Emil Braun

Title: Into the Light
Author: Emil Braun
Publisher: Self Published
Place of publication: Melbourne
Year of Publication: 2000
Location of Book: Rare Books Collection, Sir Louis Matheson Library, Monash University Clayton Campus
Cities/town/camps: Czechoslovakia: Porubka, PolandAuschwitz-Birkenau, Jawiszowicz, Buchenwald
Note: those cities/towns/camps underlined are those which are most central to the narrative

Into the Light is the life story of Emil Braun. Pages 14-52 deal with his humble beginnings in Porubka and his subsequent detention in Auschwitz-Birkenau, Jawiszowicz and Buchenwald. Pages 53-86 tell of his ordeals following liberation until his arrival in Melbourne. The majority of the book, pages 87-256, deals with his successful new life in Melbourne, as well as numerous photos and newspaper extracts. Emil began writing his memoirs late in life after being diagnosed with Motor-Neurone Disease. Into The Light was published privately in Melbourne in 2000.

Emil Braun was born in Kosice, Czechoslovakia, in 1930. The son of Ultra-Orthodox parents, Emil grew up in the tiny impoverished village of Porubka. After Germany's entry into Czechoslovakia in 1938, the area was handed over to Hungary. At the time, antisemitism was tcommmonplace and Emil was often beaten by non-Jewish children. Although rumours circulated as to the mass murder of Jews, Emil's parents did not believe them. They continued living as normal a life as possible, even after being forced to wear a yellow star. In March 1944 Emil and his family were deported to a brick factory in Ungvar. After spending three weeks in appaling conditions they were placed in cattle cars bound for Auschwitz-Birkenau. Many did not survive the fetid conditions of the train journey combined with the lack of food and water. Upon arrival at Birkenau men were separated from women and children. Emil, still a child, was told by a Jewish prisoner to join the men's line and to pretend to be taller than he really was. Under his father's instructions, Emil ran past the table where Dr Mengele was making his selections (as to who would live or die) and hid himself amongst the crowds of prisoners. Along with those chosen to work, Emil was shaven, deloused, taken to Auschwitz and tattooed with an identification number. He was then chosen to work in a coal mine in Jawiszowicz. Every four weeks the prisoners faced selection at the hands of Dr Mengele in September 1944 Emil's father was taken away never to return. Conditions in the camp were freezing and prisoners subsisted on starvation rations. Furthermore, they were often forced to watch public hangings of fellow prisoners.

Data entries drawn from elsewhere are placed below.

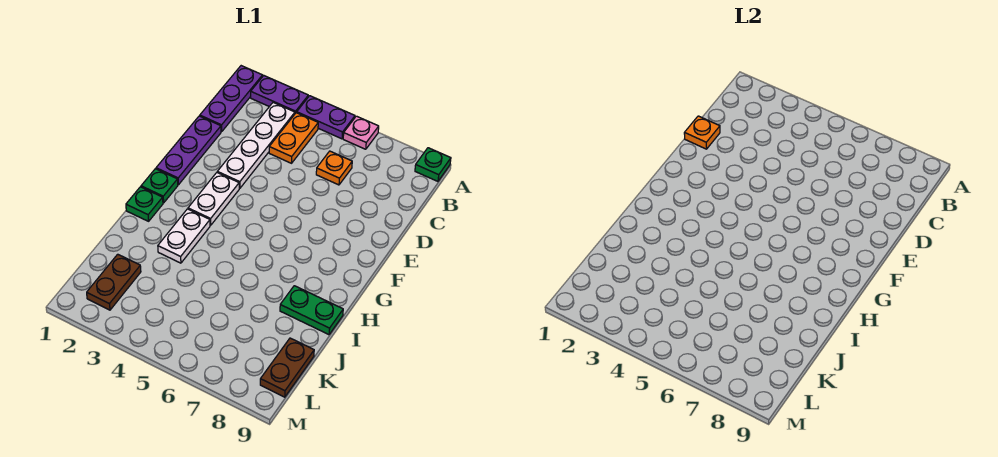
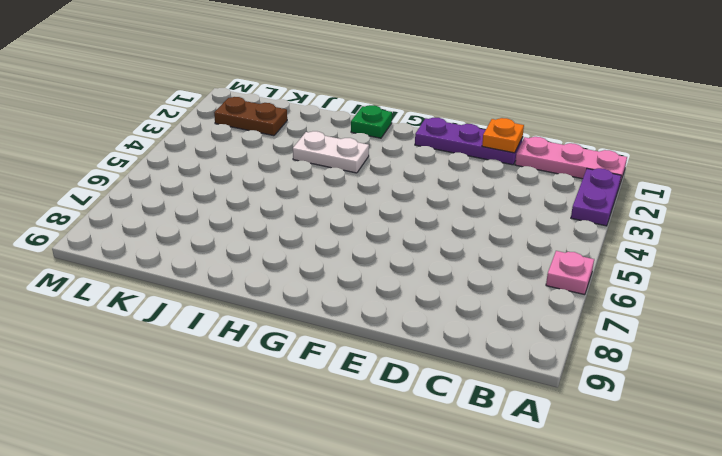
pink 1x3 plate [515,137,627,183] -> purple 1x3 plate [200,66,263,132]
none -> purple 1x2 plate [297,96,355,139]
none -> green 1x1 plate [415,148,451,181]
none -> white 1x4 plate [217,103,295,188]

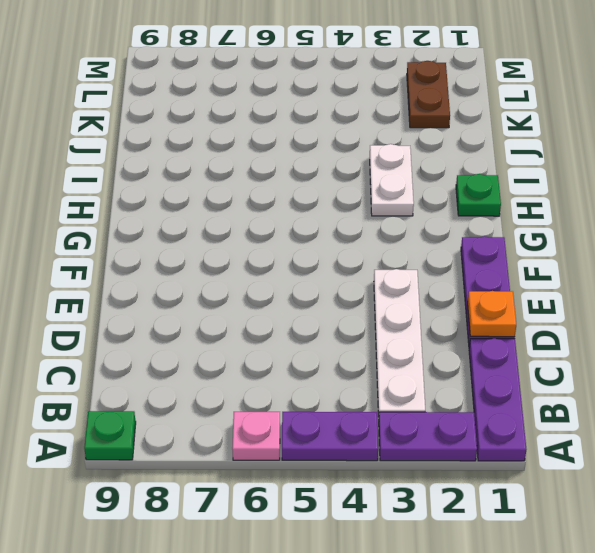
none -> orange 1x2 plate [269,113,318,163]
none -> orange 1x1 plate [316,151,352,185]
none -> white 1x2 plate [188,173,239,225]

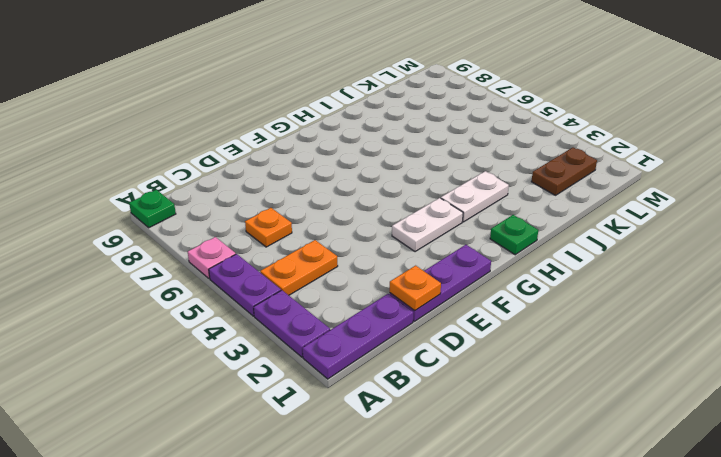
none -> white 1x4 plate [217,103,295,188]
none -> green 1x1 plate [141,169,178,203]
none -> green 1x2 plate [280,286,343,335]

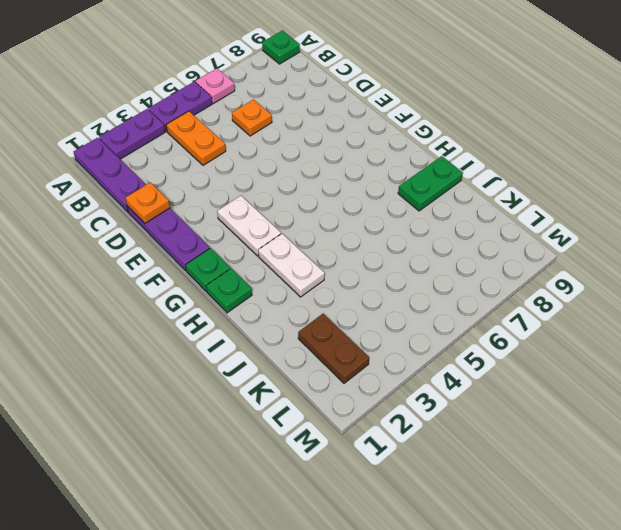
none -> white 1x4 plate [217,103,295,188]
none -> brown 1x2 plate [260,338,314,397]

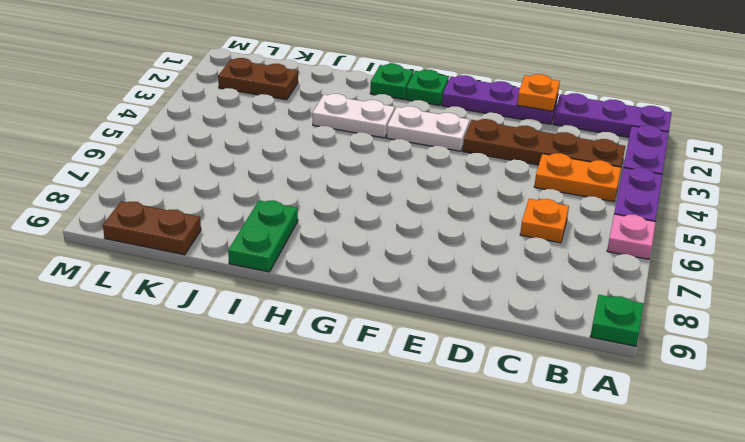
brown 1x4 plate [463,119,625,167] -> white 1x4 plate [217,103,295,188]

In January 1945 the remaining prisoners at the camp were sent on a forced march away from the approaching Soviet front. The roads were covered in snow and anyone who could not keep up was shot on the spot. Extremely weak, Emil was only able to complete the march after being carried by his brother and fellow prisoners. When Emil awoke he was on a train to Buchenwald in Germany. In April 1945, on the very day that he was scheduled to be executed, the camp was liberated by American troops. Only after liberation did Emil discover the crematoria and the extent of the Nazis infrastructure of mass murder. His brother had been killed only one day before liberation. Once, Emil and a group of youths found a member of the SS and beat him to death. Harbouring a great desire for vengeance Emil considered it part of the healing process.

At the wars end Emil spent time in various cities in Central Europe but was keen to escape both Comminism and the lingering antisemitism. He arrived by boat in Melbourne in 1950. In Melbourne Emil rose to become a distinguished citizen, even serving as mayor of Caulfield council.

Although the wartime narrative of Into The Light is relatively short, the reader is exposed to the inhumanity of the Nazis on many occasions. Told in a matter-of-fact manner, Into The Light is the story of a man who has remained positive despite numerous setbacks.